In this project we first experiment with a pretrained diffusion
model, DeepFloyd IF from Stability AI.
Then we implement from scratch a diffusion model and train on the MNIST digits dataset.
A brief introduction to Diffusion Models
Consider the problem of generating samples from a distribution. If we are working with a simple distribution such as a uniform or a gaussian,
this is a straight forward task, but if we wish to work with
distributions of real images (or other complex objects), it is not
so clear how to approach this problem.
Diffusion models are generative models that are capable of
performing such a task.
We start with the observation that given somoe clean image, it is
easy to iteratively add noise until we are left with a completely
noisy image.
This can be thought of as a trajectory from a clean image to pure
noise, which we refer to as the forward process. Then we train a
denoising neural network to approximately reconstruct the reverse
process. Once trained, we can use the denoising network to
construct novel trajectories from noise to clean images, thus
obtaining novel images.
This is an example of a powerful algorithmic paradigm, where we
solve some complex task (generating novel realistic images), by
breaking it down into simple steps (sampling from a gaussian, and
then iteratively removing a miniscule amount of noise).
Below we will see visualizations of the various processes involved.
Sampling from DeepFloyd
First, we look at some samples obtained from DeepFloyd, using the
pre-canned sampling implementation provided through the Hugging
Face Diffusers library.
Each of the three images below shows samples from DeepFloyd,
obtained with 10, 20, and 100 steps of iterative denoising
respectively. We can see that as the number of denoising steps is
increased, the model produces samples with higher detail. This
reflects the fact that more denoising steps gives the model time to
make more precise steps along the trajectory from noise to clean image.
Various denoising approaches
Now we look at an example of the forward process, and compare the denoising results given with various approaches.
Given that the forward process consists of adding gaussian noise to
the image, we might try performing a gaussian blur on the noisy
images. This turns out to not give good results, which makes sense
because we are losing information in both the noising and the
denoising procedures in this case.
Next, we use DeepFloyd to predict the noise added to the image in
one shot. This relative success of this approach is a testament to
the expressivity of the pretrained model. It recovers a decent
looking image, but is lacking details, particularly for higher noise levels such as at t=750.

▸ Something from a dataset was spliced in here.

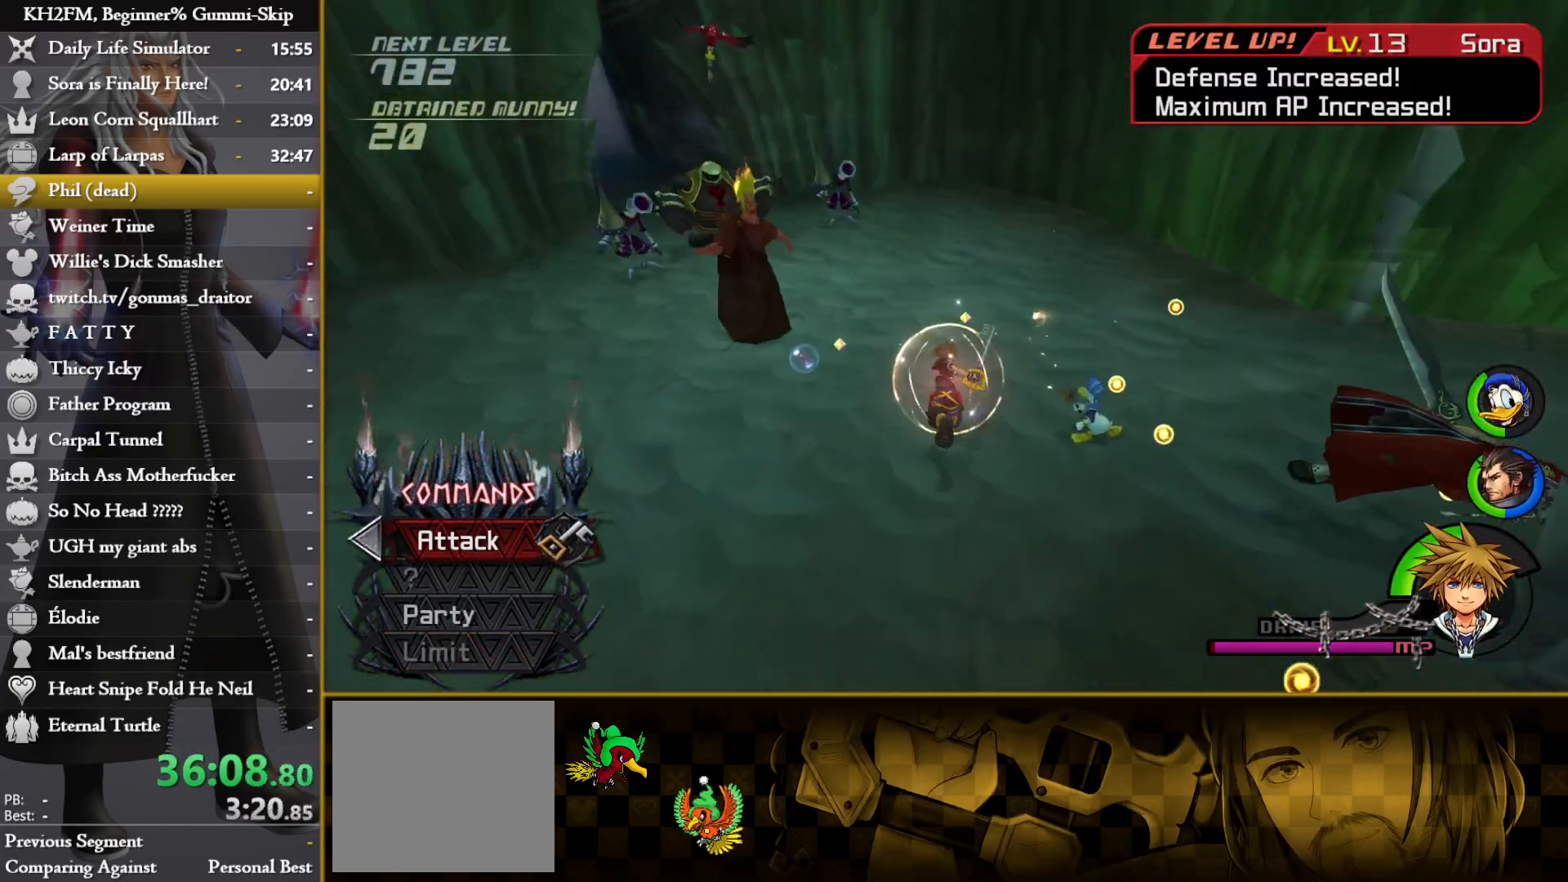
{"buttons": [], "left_stick": "up", "right_stick": "center", "events": [[183, "right_stick", "center"], [267, "right_stick", "left"], [467, "right_stick", "center"]]}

Now, we use DeepFloyd to perform an iterative denoising process.
DeepFloyd gives us a prediction of the clean image. We then use
this prediction to interpolate between the noisy image and the
clean estimate given by the model. Then we repeat this process,
each time taking only a small step in the direction of the clean
estimate. As this process continues, the model is thus given many
chances to estimate the clean image, and it eventually converges to
a much more detailed output.
Sampling from DeepFloyd again
Now that we have an iterative denoising procedure, we can apply it
to samples of pure noise. The results are reasonable but not
particularly sharp.
DeepFloyd is trained with a conditioning signal, so that text input
can be given to guide the trajectory. The above images were
generated with the conditioning signal of "a high quality photo".
To achieve better results, we can use
classifier free guidance,
where at each step of the denoising process we first obtain two
noise estimates from the model, one unconditional, and one
conditional, and then take a step in the direction given by
extrapolating towards the conditional estimate (in contrast to
interpolating between the two estimates). This gives qualitatively
more realistic and vibrant generations.
Image to image Translation
Now we implement the
SDEdit algorithm, which
stochastically edits an image by adding noise to our original image
and then using the demoiser to obtain a new image. When we add only
a small amount of noise, we obtain a similar image, but as we add
more noise we obtain more drastically edited images.
We can also use this technique to map from a simple drawing to a more realistic image, as shown below.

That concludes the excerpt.